EDIT_BUILD_STATUS = "NotSet"
WORK_ITEM_MOVE = "Allow"
DELETE_TEST_RESULTS = "Deny"
}
}The following arguments are supported:
project_id- (Required) The ID of the project to assign the permissions.principal- (Required) The group principal to assign the permissions.replace- (Optional) Replace (true) or merge (false) the permissions. Default:truepermissions- (Required) the permissions to assign.
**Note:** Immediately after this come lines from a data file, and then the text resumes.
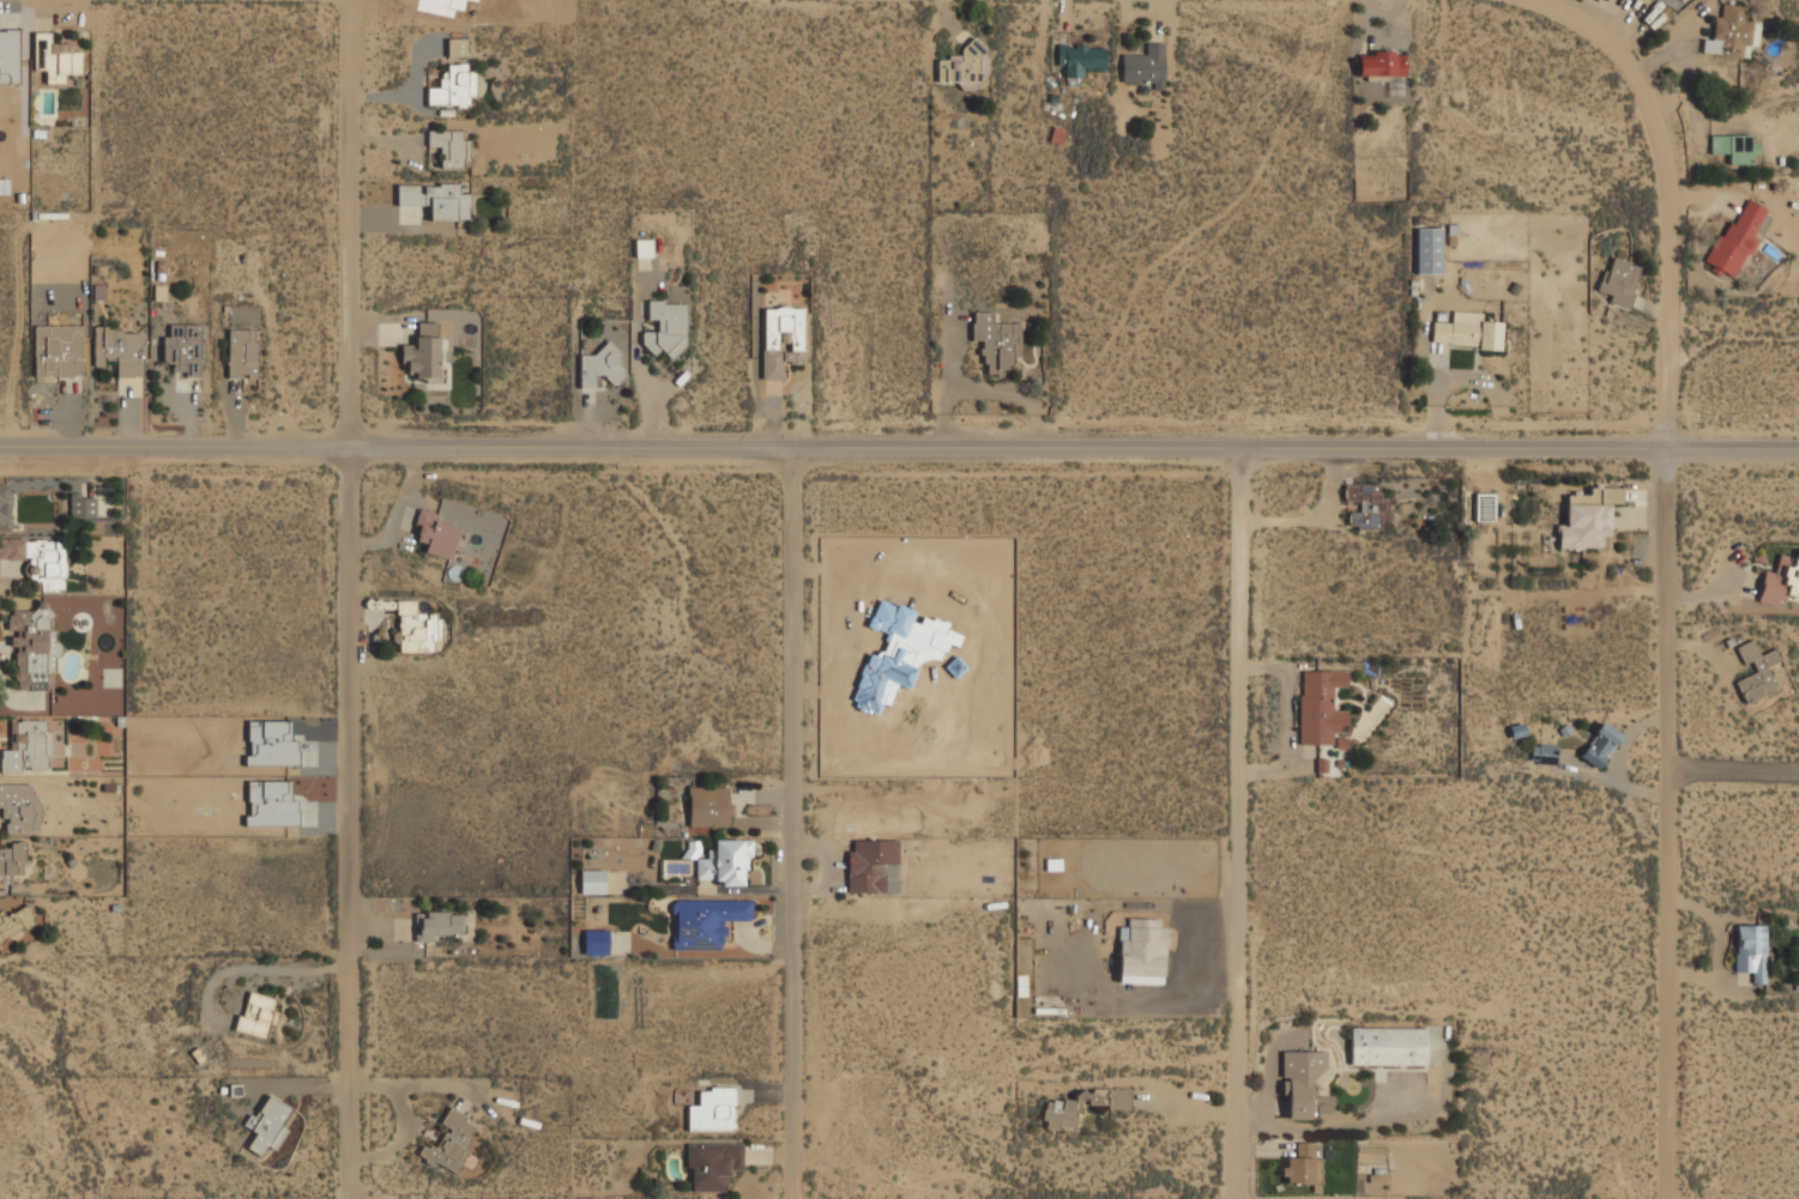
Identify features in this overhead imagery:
building: (1730, 34)
building: (54, 59)
building: (1079, 60)
building: (1381, 65)
building: (963, 67)
building: (1144, 67)
building: (452, 88)
building: (449, 148)
building: (1732, 148)
building: (435, 200)
building: (1735, 241)
building: (643, 248)
building: (1428, 251)
building: (1618, 282)
building: (665, 328)
building: (1466, 332)
building: (781, 340)
building: (996, 343)
building: (183, 349)
building: (118, 351)
building: (422, 352)
building: (57, 353)
building: (242, 354)
building: (598, 366)
road: (638, 368)
road: (899, 457)
building: (82, 506)
building: (4, 508)
building: (1367, 508)
building: (1484, 509)
building: (1588, 520)
building: (436, 535)
road: (1669, 560)
building: (38, 561)
building: (1782, 582)
road: (352, 599)
building: (409, 628)
building: (32, 648)
building: (1756, 672)
building: (1321, 708)
building: (1600, 746)
building: (26, 748)
building: (1544, 755)
road: (1733, 770)
building: (708, 808)
building: (20, 809)
road: (1242, 826)
road: (795, 828)
building: (11, 863)
building: (724, 864)
building: (869, 866)
building: (592, 883)
building: (15, 922)
building: (706, 924)
building: (438, 927)
building: (595, 943)
building: (1750, 952)
building: (1142, 953)
building: (256, 1016)
building: (1387, 1048)
building: (1300, 1083)
building: (1081, 1107)
building: (712, 1112)
building: (268, 1126)
building: (451, 1143)
building: (1300, 1165)
building: (712, 1167)

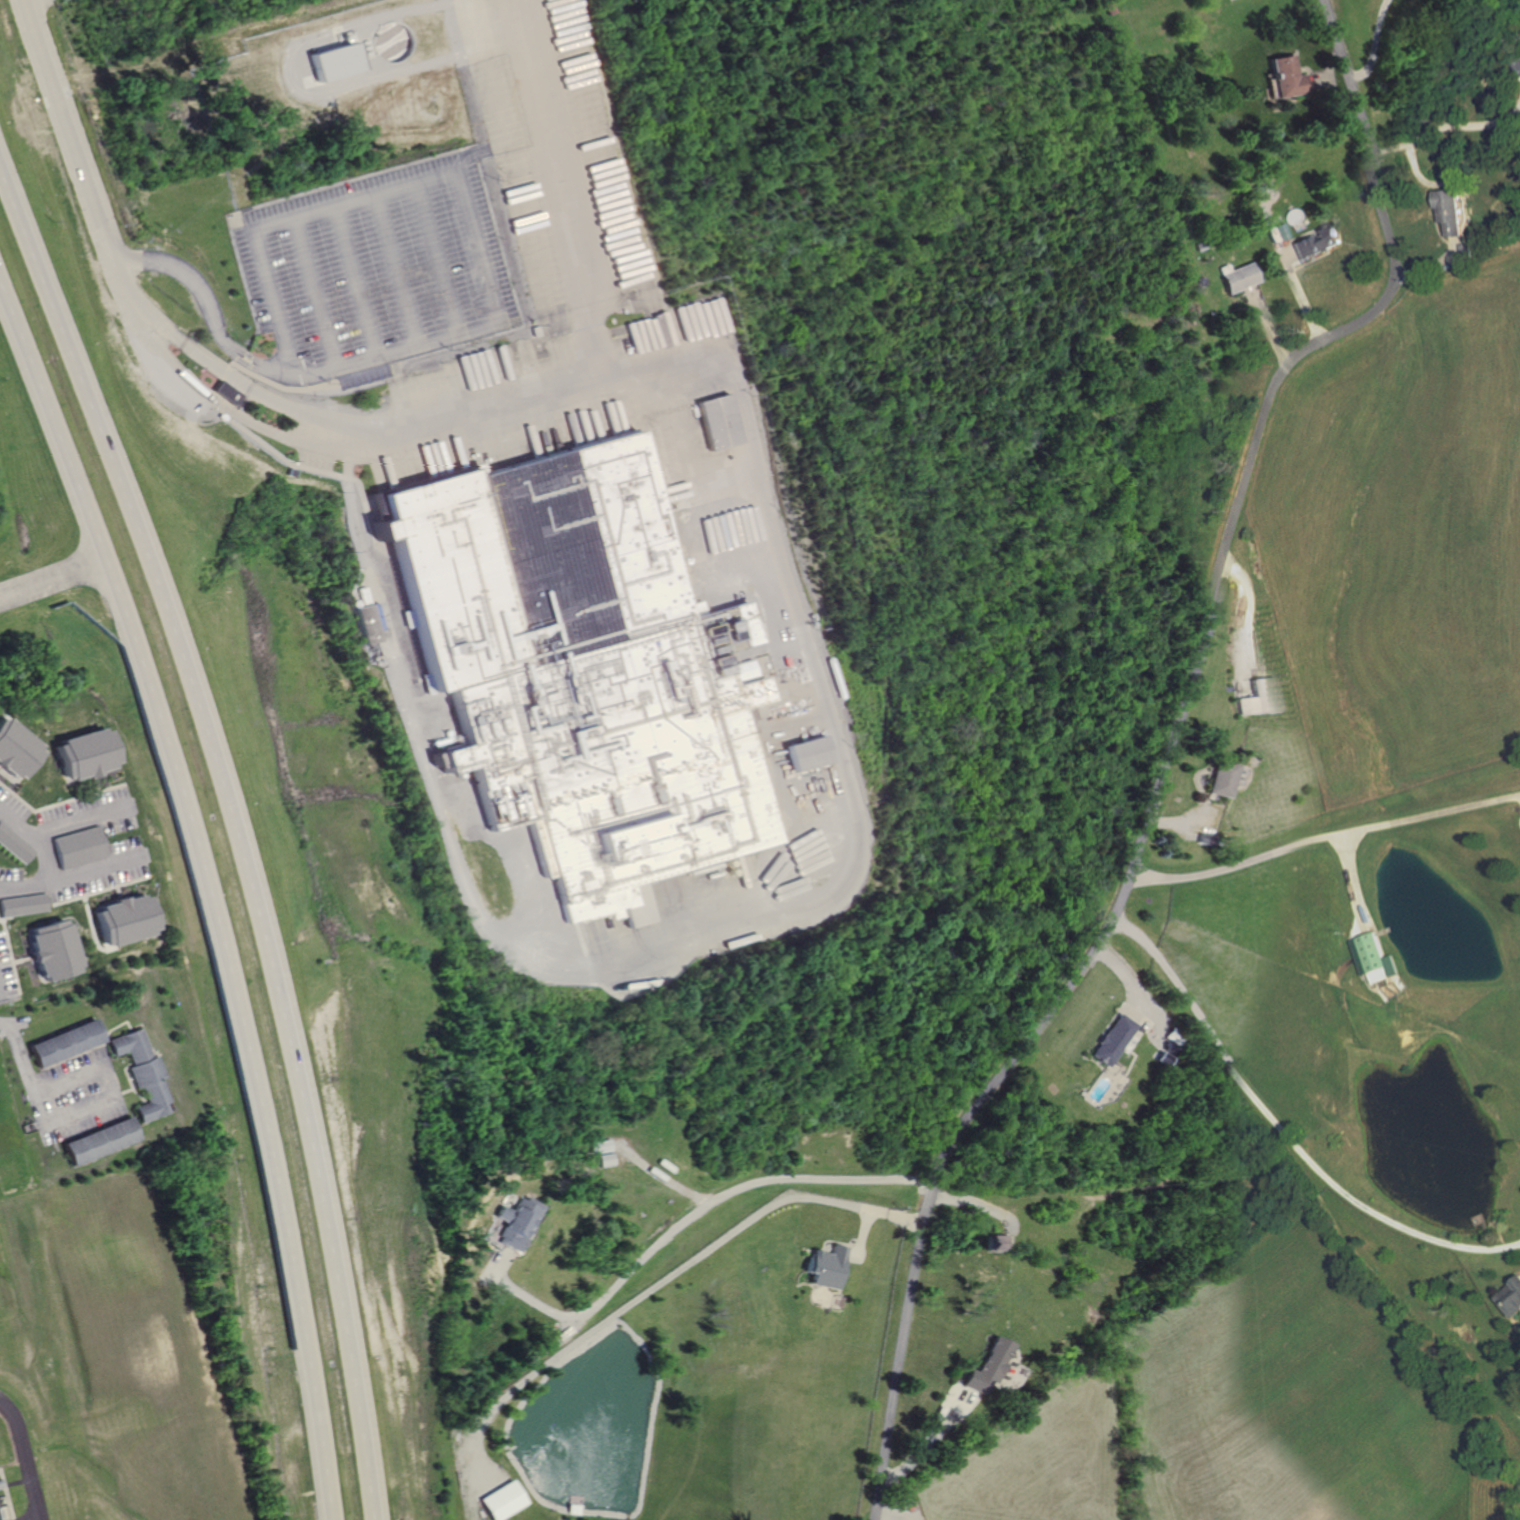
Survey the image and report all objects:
building: (1109, 8)
road: (505, 21)
road: (1370, 44)
building: (331, 60)
building: (1517, 67)
building: (1290, 77)
road: (1318, 80)
road: (1328, 81)
road: (296, 89)
road: (1443, 126)
road: (81, 163)
road: (461, 188)
building: (1454, 209)
road: (560, 213)
building: (1317, 243)
road: (437, 258)
road: (1439, 267)
road: (397, 270)
parking lot: (377, 271)
building: (1236, 275)
road: (188, 277)
road: (357, 281)
road: (1298, 288)
road: (315, 292)
road: (1267, 323)
road: (277, 369)
road: (228, 374)
building: (226, 392)
road: (212, 400)
building: (720, 421)
road: (50, 579)
road: (1251, 611)
building: (365, 625)
building: (579, 668)
building: (1256, 697)
building: (17, 750)
road: (1167, 751)
building: (806, 753)
building: (87, 754)
building: (1220, 777)
road: (1179, 821)
road: (237, 836)
road: (1324, 836)
road: (49, 838)
building: (1205, 839)
building: (15, 844)
building: (80, 848)
road: (54, 882)
road: (1358, 882)
road: (854, 884)
road: (211, 894)
building: (24, 905)
building: (126, 920)
building: (55, 950)
building: (1381, 955)
road: (2, 973)
road: (1132, 987)
road: (1131, 1005)
building: (1171, 1034)
building: (1110, 1037)
road: (18, 1043)
building: (68, 1043)
building: (1166, 1046)
building: (147, 1073)
road: (109, 1098)
road: (1282, 1132)
building: (103, 1142)
building: (602, 1147)
building: (607, 1159)
road: (675, 1184)
road: (977, 1203)
road: (906, 1217)
building: (516, 1223)
road: (679, 1227)
road: (865, 1238)
building: (1001, 1241)
building: (831, 1267)
road: (649, 1292)
building: (1513, 1298)
building: (989, 1365)
road: (929, 1438)
road: (27, 1455)
building: (504, 1501)
road: (900, 1513)
road: (878, 1518)
building: (0, 1519)

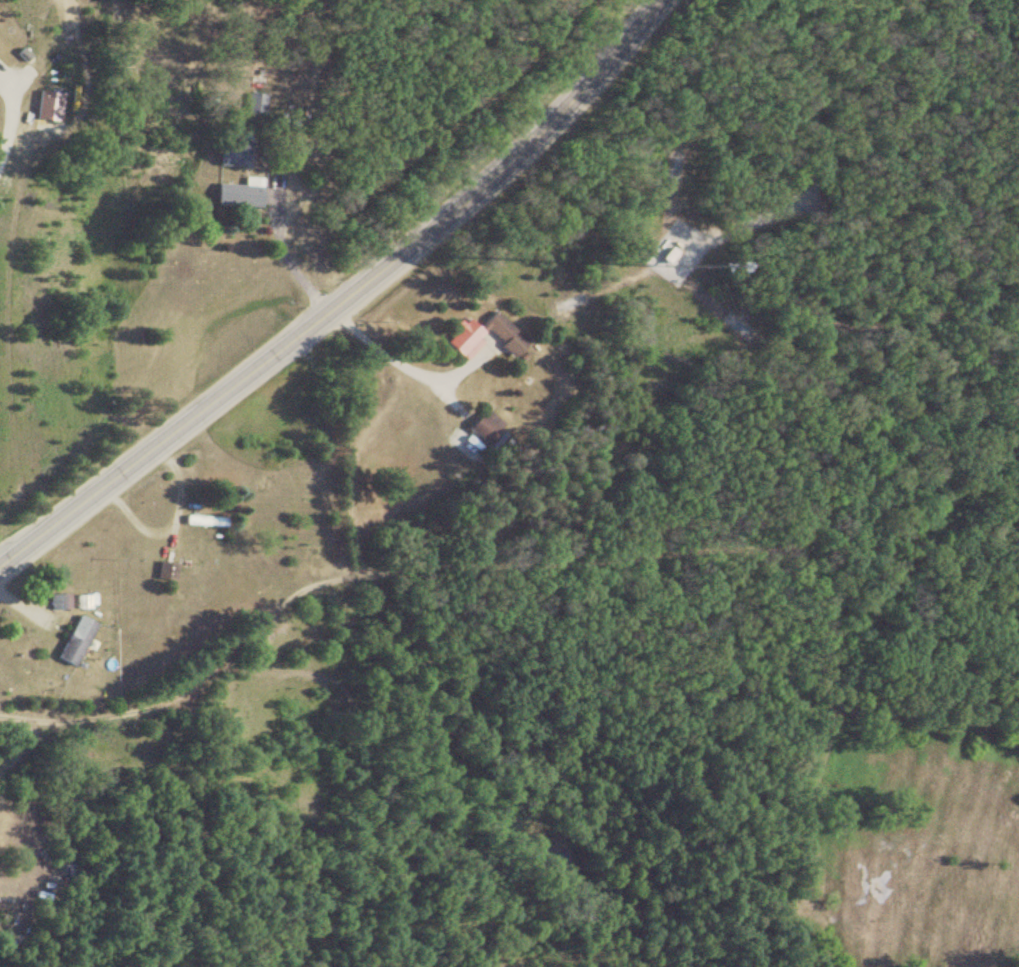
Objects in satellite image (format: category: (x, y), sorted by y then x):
building: (248, 102)
building: (40, 107)
road: (15, 113)
building: (231, 194)
road: (761, 214)
road: (277, 236)
building: (660, 258)
road: (817, 270)
road: (343, 297)
road: (918, 311)
building: (481, 337)
road: (381, 347)
building: (479, 429)
road: (377, 570)
building: (158, 571)
building: (52, 602)
building: (67, 641)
The following permissions are available
| Permission | Description |
|---|---|
| GENERIC_READ | View project-level information |
| GENERIC_WRITE | Edit project-level information |
| DELETE | Delete team project |
| PUBLISH_TEST_RESULTS | Create test runs |
| ADMINISTER_BUILD | Administer a build |
| START_BUILD | Start a build |
| EDIT_BUILD_STATUS | Edit build quality |
| UPDATE_BUILD | Write to build operational store |
| DELETE_TEST_RESULTS | Delete test runs |
| VIEW_TEST_RESULTS | View test runs |
| MANAGE_TEST_ENVIRONMENTS | Manage test environments |
| MANAGE_TEST_CONFIGURATIONS | Manage test configurations |
| WORK_ITEM_DELETE | Delete and restore work items |
| WORK_ITEM_MOVE | Move work items out of this project |
| WORK_ITEM_PERMANENTLY_DELETE | Permanently delete work items |
| RENAME | Rename team project |
| MANAGE_PROPERTIES | Manage project properties |
| MANAGE_SYSTEM_PROPERTIES | Manage system project properties |
| BYPASS_PROPERTY_CACHE | Bypass project property cache |
| BYPASS_RULES | Bypass rules on work item updates |
| SUPPRESS_NOTIFICATIONS | Suppress notifications for work item updates |
| UPDATE_VISIBILITY | Update project visibility |
| CHANGE_PROCESS | Change process of team project. |
| AGILETOOLS_BACKLOG | Agile backlog management. |
| AGILETOOLS_PLANS | Agile plans. |
The resource does not support import.
- Project & Team: vso.security_manage - Grants the ability to read, write, and manage security permissions.